* Prova: Aggiorna le voci qui sotto sostituendo "locality" con "site" e lasciando invariato tutto il resto. Nella risposta non riportare le immagini.

**** Dati da usare ****

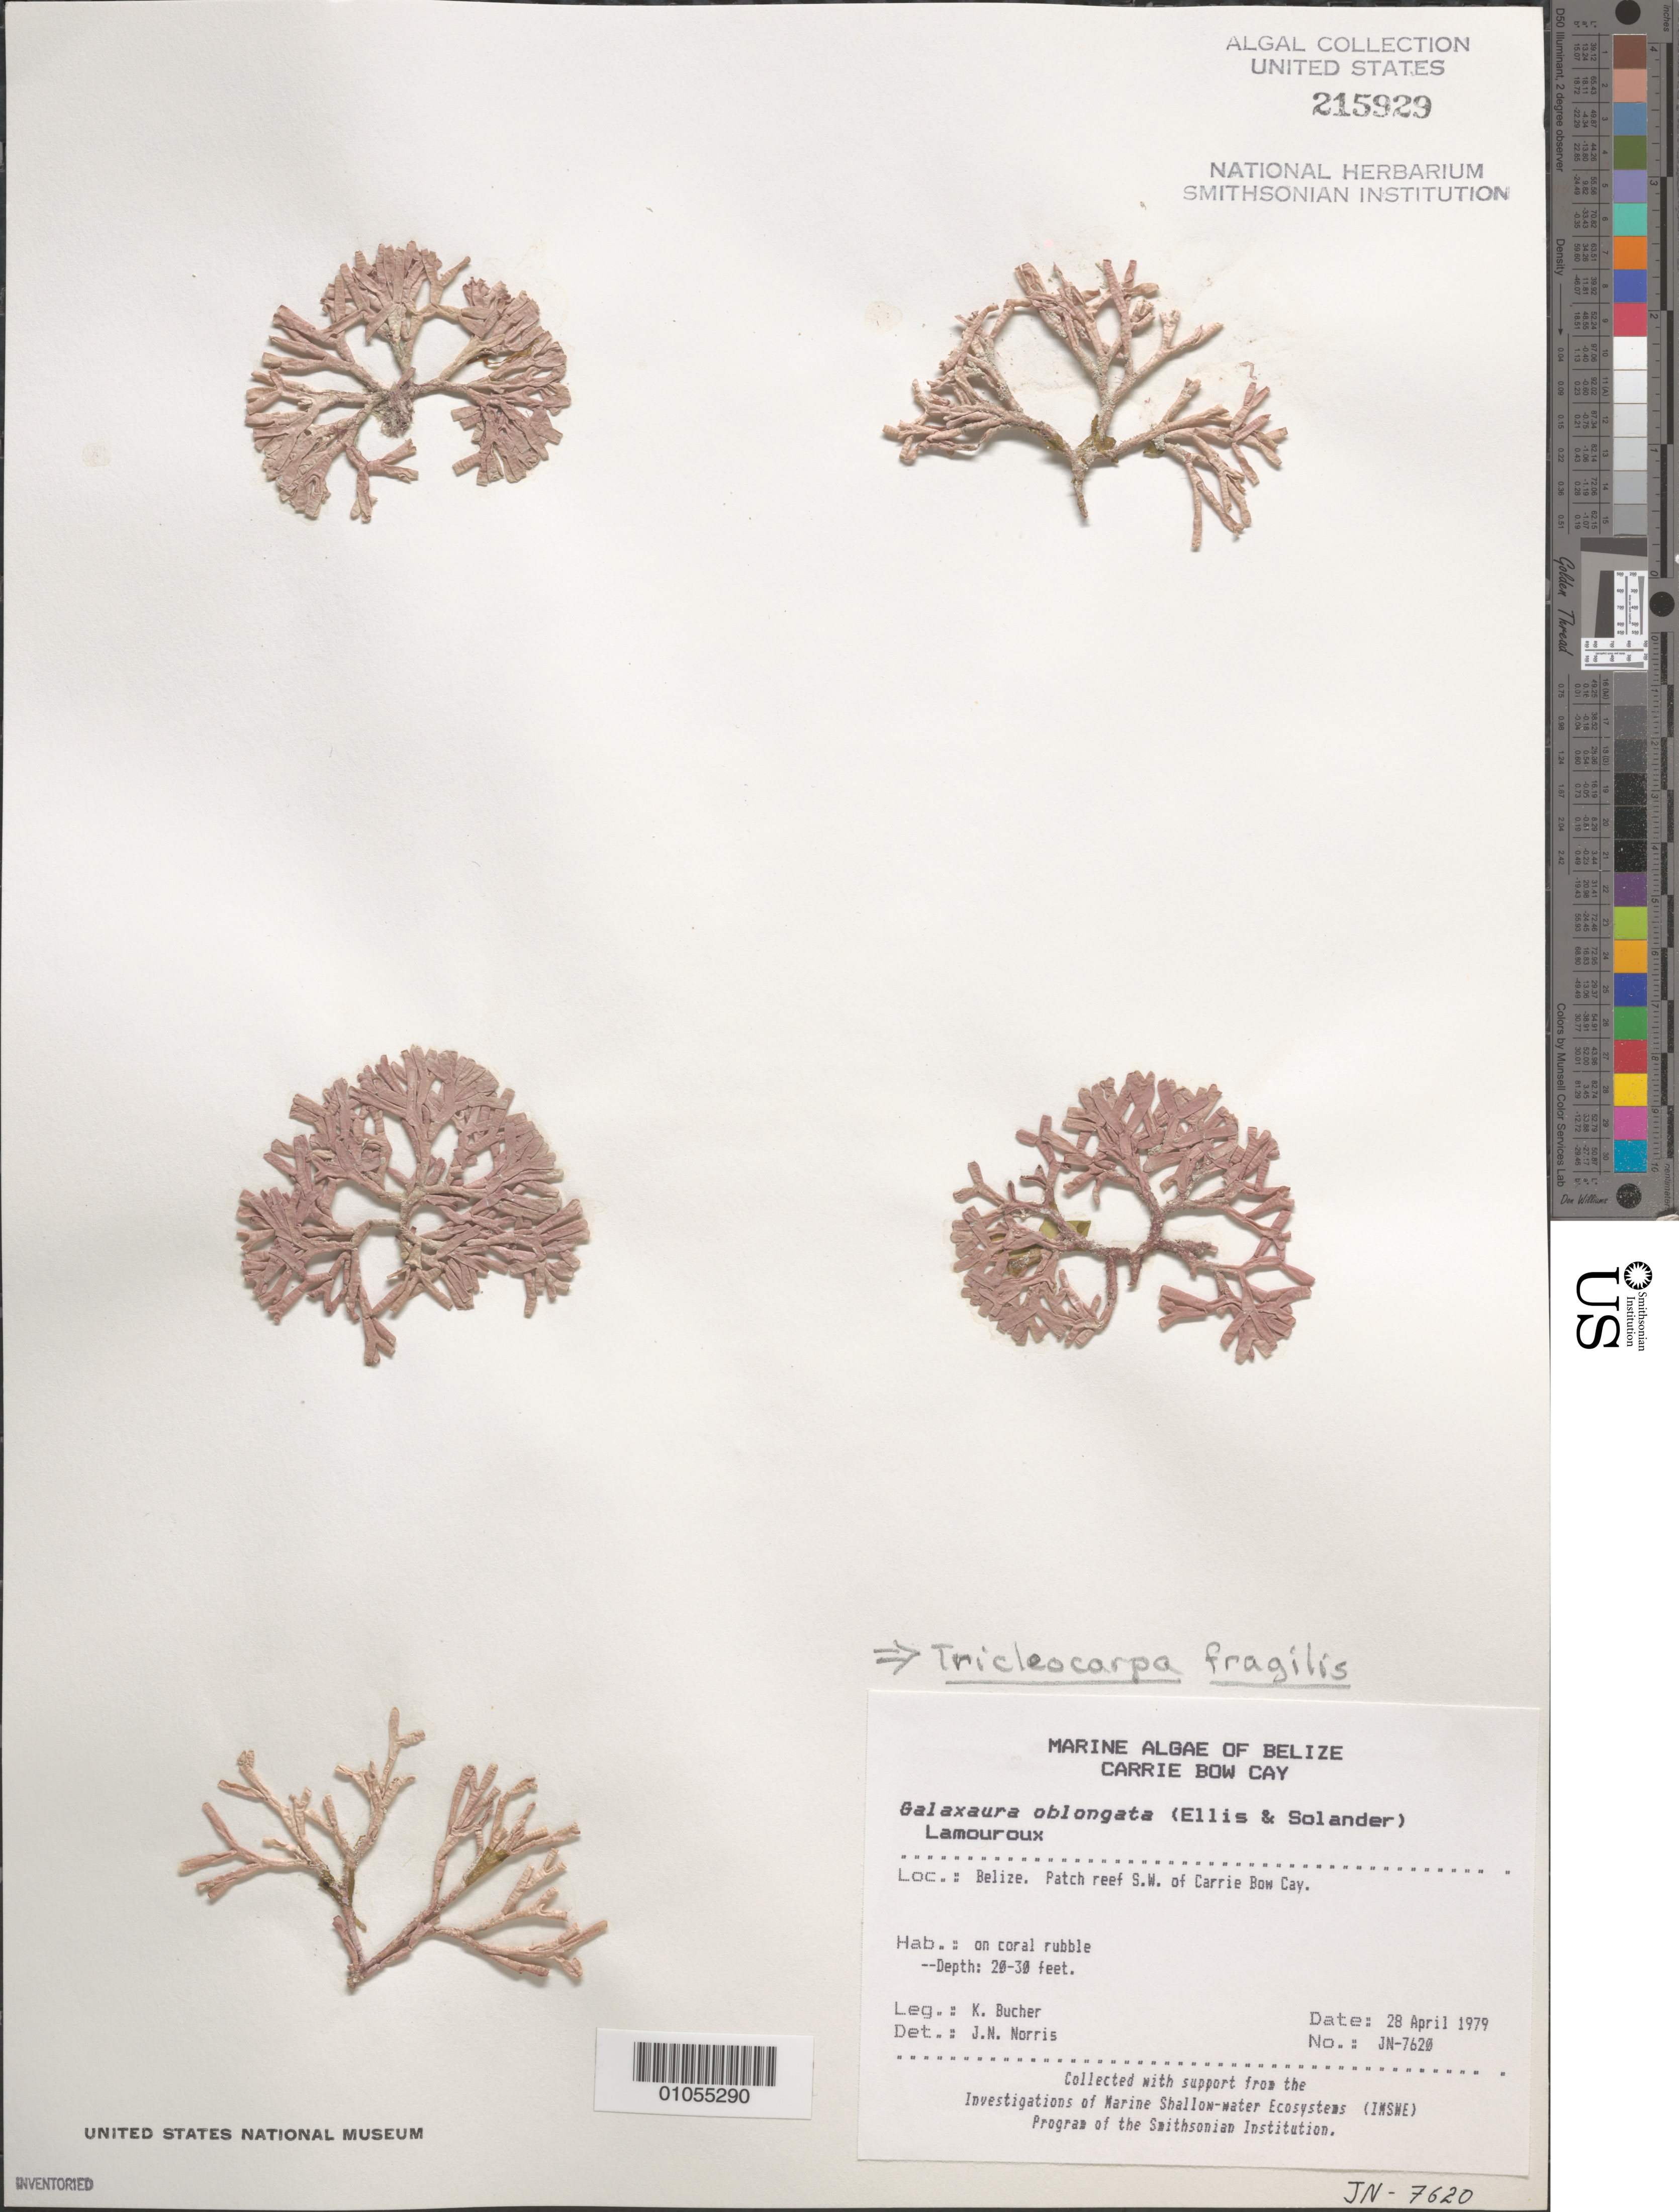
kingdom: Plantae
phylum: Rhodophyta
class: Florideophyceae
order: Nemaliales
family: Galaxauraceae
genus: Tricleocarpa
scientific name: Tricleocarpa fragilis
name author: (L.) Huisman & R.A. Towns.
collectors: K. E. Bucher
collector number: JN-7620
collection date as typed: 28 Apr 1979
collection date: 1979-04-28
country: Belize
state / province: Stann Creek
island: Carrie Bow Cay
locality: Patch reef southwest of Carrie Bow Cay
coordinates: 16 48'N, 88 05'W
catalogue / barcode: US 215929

****

* Soluzione:
kingdom: Plantae
phylum: Rhodophyta
class: Florideophyceae
order: Nemaliales
family: Galaxauraceae
genus: Tricleocarpa
scientific name: Tricleocarpa fragilis
name author: (L.) Huisman & R.A. Towns.
collectors: K. E. Bucher
collector number: JN-7620
collection date as typed: 28 Apr 1979
collection date: 1979-04-28
country: Belize
state / province: Stann Creek
island: Carrie Bow Cay
site: Patch reef southwest of Carrie Bow Cay
coordinates: 16 48'N, 88 05'W
catalogue / barcode: US 215929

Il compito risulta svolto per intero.